Single-molecule magnets (SMMs), as a class of advanced molecular materials with immense application potential in high-density magnetic storage, spintronics and quantum information science, have attracted extensive attention in recent years. Over the past three decades, experimental synthesis of novel SMMs has made remarkable progress: the effective magnetic reversal barrier (
Ueff) and blocking temperature (
TB)—the two key figures of merit characterizing SMM performance—have been pushed from the initial values of 42 cm
-1 and 4 K to the current records of 1843 cm
-1 and 100 K, respectively. Despite these advances, the practical device-level implementation of SMMs remains highly challenging, most notably because the blocking temperatures achieved so far still fall far short of the requirements for robust real-world operation.
From the theoretical perspective, ab initio quantum chemical calculations play a central role in the study of SMMs by enabling a microscopic understanding of magnetic relaxation mechanisms and the establishment of quantitative structure- magnetism relationships. However, an accurate description of molecular magnetism requires high-level electronic structure methods that can treat strong electron correlation and relativistic effects with high fidelity, which leads to prohibitive computational costs, especially for large or multi-nuclear systems and for simulations that must probe long-time spin dynamics. In this context, machine learning (ML) offers a powerful complementary route to bridge the gap between accuracy and effciency.
This review provides a comprehensive account of ML methods in the theoretical study of SMMs along the entire chain from data to models to applications. We first introduce the basic concepts of SMMs, the physical picture of magnetic relaxation, effective spin Hamiltonians and their parametrization, and the current status of ab initio approaches to SMMs, including recent developments in first-principles spin- phonon coupling and spin relaxation theories. Building on this foundation, we then systematically survey ML applications in SMM research from five interrelated perspectives: (i) construction and curation of SMM-related datasets, such as databases of lanthanide complexes derived from experimental measurements and high-throughput quantum chemistry calculations; (ii) development of ML force fields tailored for molecular magnetic systems, exemplified by SNAP-type potentials and related symmetry-adapted representations that retain rotational, translational and permutational invariances while reaching near- ab initio accuracy; (iii) ML models for predicting key magnetic quantities—including magnetic anisotropy tensors, zero-field splitting parameters and magnetic exchange couplings—using physically informed descriptors and, in particular, covariant ML architectures that respect the tensorial transformation properties under molecular rotations; (iv) ML-assisted spin dynamics simulations, in which ML force fields and ML-predicted spin Hamiltonian parameters are combined to effciently evaluate spin- phonon coupling and relaxation times over extended time scales; and (v) ML-driven SMM design strategies that integrate high-throughput screening, automated quantum-chemical workflows and data-driven optimization in large chemical spaces, including frameworks that build open databases and couple them with ML models to identify promising high-performance SMM candidates.

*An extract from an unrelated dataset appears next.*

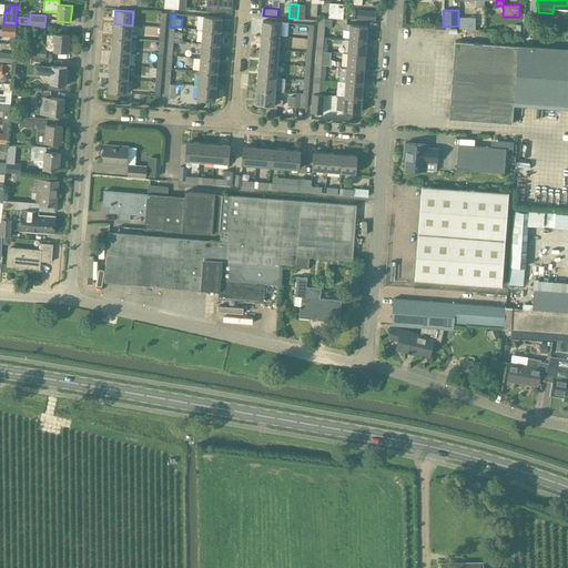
[(204,16),(203,30),(221,31),(222,18),(204,16)]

Across these topics, we emphasize the core methodological ideas and emerging best practices: the design of symmetry-adapted molecular representations for magnetic systems, the strategy to reduce the cost of generating high-quality training data, and the construction of closed loop that link electronic structure calculations, ML models and screening or design tasks. We conclude by summarizing the current opportunities and outstanding challenges for ML in SMM research, including data scarcity, transferability and interpretability of models, and the extension from single-ion to multinuclear systems. We also highlight the promising outlook for ML-augmented spin dynamics as enabling technologies for the rational discovery and design of next-generation, high-performance SMMs.